I agree 100%. Especially since they seem to be few and far between there.


----------



## creekcrawler

It's not a rare fish - they are all over the east coast by the millions. . . .


----------



## fallen513

To be fair that fish is not going to live much longer in that lake anyhow. That much has been documented. The hybrids flourished but the striped bass that were stocked did not. 


Or they were all eaten. 


Ohio state record is thirty seven lbs. 


I ain't tellin' where the bigger ones are.


----------



## Legend killer

Intimidator said:


> Beautiful Fish!
> 
> Alright, I'll be the Bad Guy!
> IMHO, even though it is legal, it's too bad such a Rare Monster had to die....just for a photo and to be disposed of in some fashion!
> 
> Everyone wants to complain about how we, the dedicated fishermen, need to or should look out for the fisheries, help with conservation, etc....we want size and creel limits, etc, all enforced,....along with horsepower limits, and other regulations to protect our waterways....BUT YET, we'll kill a BIG fish of a rare species, just to provide proof of our manhood or fishing abilities....AND most of the time, these fish were caught just by plain pure luck! I'm sure our opinions will differ!


Stripers are not muskies. Places with stripers such as lake Cumberland guides go out and clients keep their fish.


----------



## samfishdyt

Legend killer said:


> Stripers are not muskies. Places with stripers such as lake Cumberland guides go out and clients keep their fish.


I thought this thread was about a beautiful Striper, and had literally nothing to do with muskies..hmmm..my eyes must be getting bad.


----------



## Intimidator

creekcrawler said:


> It's not a rare fish - they are all over the east coast by the millions. . . .


They are rare FOR THIS AREA!

Also if you research, the numbers are dwindling in the Ocean and Eastern freshwater systems due to poaching and over fishing!

RECORDED DATA -

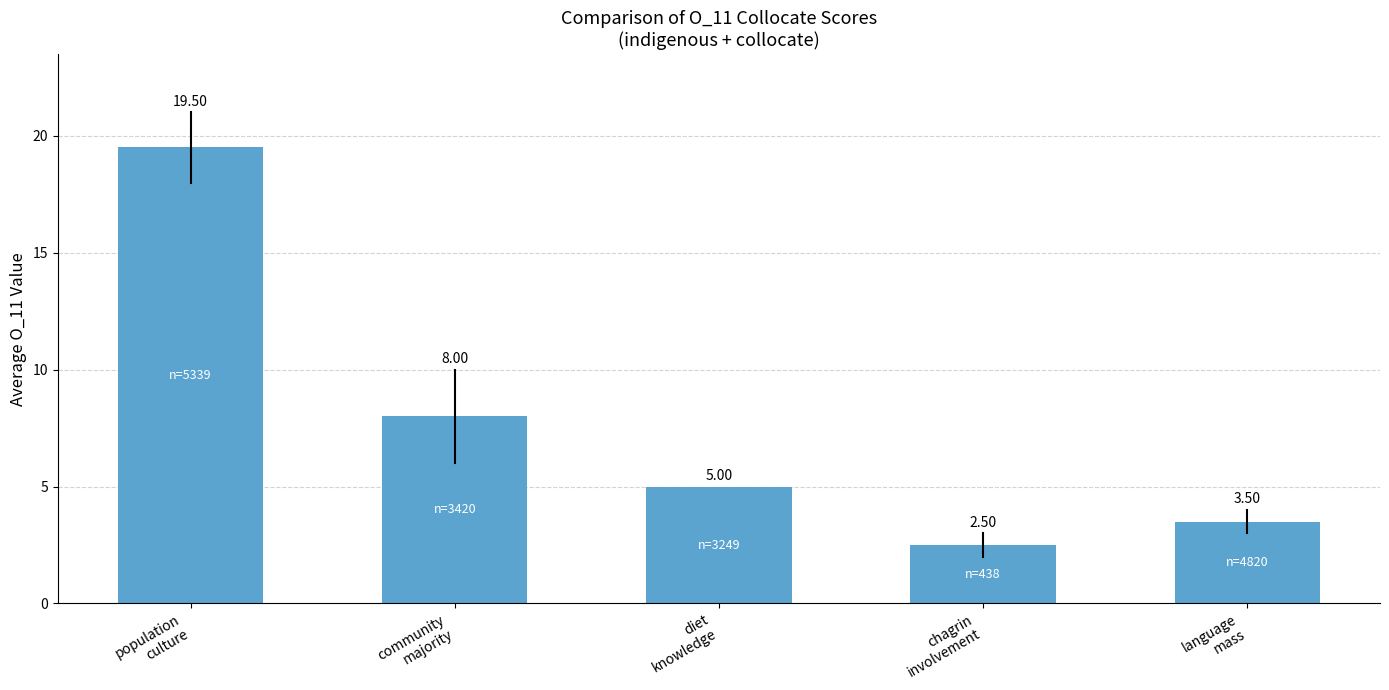

What is the average value?

7.7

TASK PROMPT - Continue the forum thread about the striped bass from the point where it stops.

WRITTEN RESPONSE -
I lived in South Carolina for 7 years, it is their BELOVED State Game Fish! I've seen people beaten almost to death for poaching fish...and I fished with some of the best Striper fishermen in the South who have seen the decline.

The Santee Cooper system in SC had the only breeding population of landlocked Stripers...in the 90's the decline was evident, the hatchling survival rate dropped because of water quality, etc, and with the Over-Fishing 80% of females were caught before they reached spawning age.
Creel limits of 5 fish were imposed, no fish could be taken under 18 inches, and the State STILL has to produce and supplement 2 million+ Stripers a year to just keep up with demand. 
They have had MASSIVE striper kills in Lake Hartwell (most of the population), Lake Jordan (7000+), and others recently due to drought, heat, and man.
The recent decline of OCEAN Fish is due to the Commercial Ocean striper industry, they have been caught filling nets so full they cannot pull the nets in...then they cut the nets and all of the fish die....they now have a 50 fish limit and they have been caught culling small 20lb fish and they also have been dying! Besides overfishing and killing females before they can breed, dams, building around entrances to coastal rivers, etc, have put pressure on the Ocean Stripers population by not allowing them to go up-river to lay eggs etc!
Ask Fallen how many 17 pounders he has caught around this area...then you will understand my frustration!


----------



## Perch

Perhaps the gentleman wished to eat or mount his nice catch.

That is his perogative. 

Not sure why we keep seeing threads with people expressing opinions such as " too bad he had to die" and the like.

No matter what happened to this fish, to the original poster- That's a heck of a nice striper.


----------



## Intimidator

Legend killer said:


> Stripers are not muskies. Places with stripers such as lake Cumberland guides go out and clients keep their fish.


We do not have Lake Cumberland in our local area either...this was from a small SW Ohio Lake!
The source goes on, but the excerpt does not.